Exercise materials START
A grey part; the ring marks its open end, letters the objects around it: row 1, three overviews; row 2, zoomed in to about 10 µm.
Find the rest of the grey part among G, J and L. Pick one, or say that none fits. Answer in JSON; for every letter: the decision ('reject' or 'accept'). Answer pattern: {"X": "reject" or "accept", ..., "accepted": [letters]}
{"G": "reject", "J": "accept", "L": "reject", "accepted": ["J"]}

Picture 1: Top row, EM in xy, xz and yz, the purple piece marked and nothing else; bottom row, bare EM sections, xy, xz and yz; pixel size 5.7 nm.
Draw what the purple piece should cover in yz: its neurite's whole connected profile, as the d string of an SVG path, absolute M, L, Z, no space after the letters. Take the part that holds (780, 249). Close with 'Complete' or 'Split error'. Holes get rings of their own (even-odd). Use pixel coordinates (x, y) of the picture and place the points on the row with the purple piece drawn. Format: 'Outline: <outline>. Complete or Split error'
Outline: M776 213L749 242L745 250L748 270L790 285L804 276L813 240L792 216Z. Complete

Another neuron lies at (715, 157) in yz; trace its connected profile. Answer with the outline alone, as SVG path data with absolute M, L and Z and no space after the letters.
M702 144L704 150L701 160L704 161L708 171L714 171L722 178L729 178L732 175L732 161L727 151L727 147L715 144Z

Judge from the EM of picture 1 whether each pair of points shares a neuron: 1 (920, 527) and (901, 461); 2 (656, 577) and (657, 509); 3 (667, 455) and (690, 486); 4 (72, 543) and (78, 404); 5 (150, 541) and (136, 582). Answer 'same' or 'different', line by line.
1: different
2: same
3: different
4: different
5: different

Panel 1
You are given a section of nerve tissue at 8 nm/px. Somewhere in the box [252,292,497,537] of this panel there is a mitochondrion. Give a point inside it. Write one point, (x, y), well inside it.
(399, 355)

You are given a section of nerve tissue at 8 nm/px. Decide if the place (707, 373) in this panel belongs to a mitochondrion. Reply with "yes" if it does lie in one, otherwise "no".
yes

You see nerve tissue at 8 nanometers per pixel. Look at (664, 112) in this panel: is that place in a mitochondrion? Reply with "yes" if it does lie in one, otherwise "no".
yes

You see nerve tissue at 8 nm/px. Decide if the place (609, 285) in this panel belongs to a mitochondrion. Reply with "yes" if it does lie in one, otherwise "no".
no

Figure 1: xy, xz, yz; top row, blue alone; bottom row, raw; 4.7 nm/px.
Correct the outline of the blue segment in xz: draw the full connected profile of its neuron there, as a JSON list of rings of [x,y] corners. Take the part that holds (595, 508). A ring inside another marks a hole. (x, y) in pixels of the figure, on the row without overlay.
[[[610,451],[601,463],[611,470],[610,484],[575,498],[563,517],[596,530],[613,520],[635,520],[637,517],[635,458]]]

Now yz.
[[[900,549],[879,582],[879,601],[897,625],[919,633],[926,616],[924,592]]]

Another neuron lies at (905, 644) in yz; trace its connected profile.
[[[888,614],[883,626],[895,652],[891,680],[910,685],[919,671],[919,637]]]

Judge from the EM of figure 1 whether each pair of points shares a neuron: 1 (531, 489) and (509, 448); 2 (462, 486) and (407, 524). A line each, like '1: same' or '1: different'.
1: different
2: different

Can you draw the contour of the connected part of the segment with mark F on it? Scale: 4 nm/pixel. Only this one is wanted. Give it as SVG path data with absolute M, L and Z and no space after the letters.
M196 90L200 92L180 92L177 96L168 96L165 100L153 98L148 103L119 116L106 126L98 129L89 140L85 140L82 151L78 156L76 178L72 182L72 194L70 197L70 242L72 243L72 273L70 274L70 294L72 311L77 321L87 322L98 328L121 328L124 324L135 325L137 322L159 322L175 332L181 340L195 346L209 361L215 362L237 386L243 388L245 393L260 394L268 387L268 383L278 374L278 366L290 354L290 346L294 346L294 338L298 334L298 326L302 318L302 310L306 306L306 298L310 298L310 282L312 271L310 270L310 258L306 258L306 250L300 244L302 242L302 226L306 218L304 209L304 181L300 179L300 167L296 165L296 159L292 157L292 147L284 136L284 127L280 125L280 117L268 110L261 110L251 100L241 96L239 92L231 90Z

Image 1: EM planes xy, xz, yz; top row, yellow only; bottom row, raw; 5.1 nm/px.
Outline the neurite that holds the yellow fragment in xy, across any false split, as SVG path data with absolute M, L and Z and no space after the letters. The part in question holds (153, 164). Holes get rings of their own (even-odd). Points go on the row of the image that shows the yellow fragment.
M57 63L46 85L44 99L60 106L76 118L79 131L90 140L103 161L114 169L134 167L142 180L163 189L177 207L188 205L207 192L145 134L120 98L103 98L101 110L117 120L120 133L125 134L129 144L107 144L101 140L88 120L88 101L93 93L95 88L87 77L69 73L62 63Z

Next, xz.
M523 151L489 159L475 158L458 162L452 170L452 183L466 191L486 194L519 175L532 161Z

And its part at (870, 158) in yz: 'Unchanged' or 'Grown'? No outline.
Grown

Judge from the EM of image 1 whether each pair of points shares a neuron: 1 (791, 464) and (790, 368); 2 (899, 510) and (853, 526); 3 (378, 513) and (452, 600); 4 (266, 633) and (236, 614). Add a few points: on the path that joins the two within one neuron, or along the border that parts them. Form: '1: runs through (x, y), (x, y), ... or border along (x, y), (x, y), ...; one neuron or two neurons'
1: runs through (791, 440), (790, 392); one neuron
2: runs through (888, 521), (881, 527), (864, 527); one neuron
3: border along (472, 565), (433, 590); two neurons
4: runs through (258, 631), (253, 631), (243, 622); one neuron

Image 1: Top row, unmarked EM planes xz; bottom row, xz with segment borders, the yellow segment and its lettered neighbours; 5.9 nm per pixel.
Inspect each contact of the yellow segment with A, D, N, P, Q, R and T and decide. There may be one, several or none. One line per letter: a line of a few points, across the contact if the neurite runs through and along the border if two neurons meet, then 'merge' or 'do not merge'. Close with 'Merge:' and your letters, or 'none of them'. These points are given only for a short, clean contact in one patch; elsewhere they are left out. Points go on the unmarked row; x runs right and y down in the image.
Exercise materials END
**What needs to be done**
Write down how many lines of the data above contain the word "planes", with nothing else.

**Result below**
2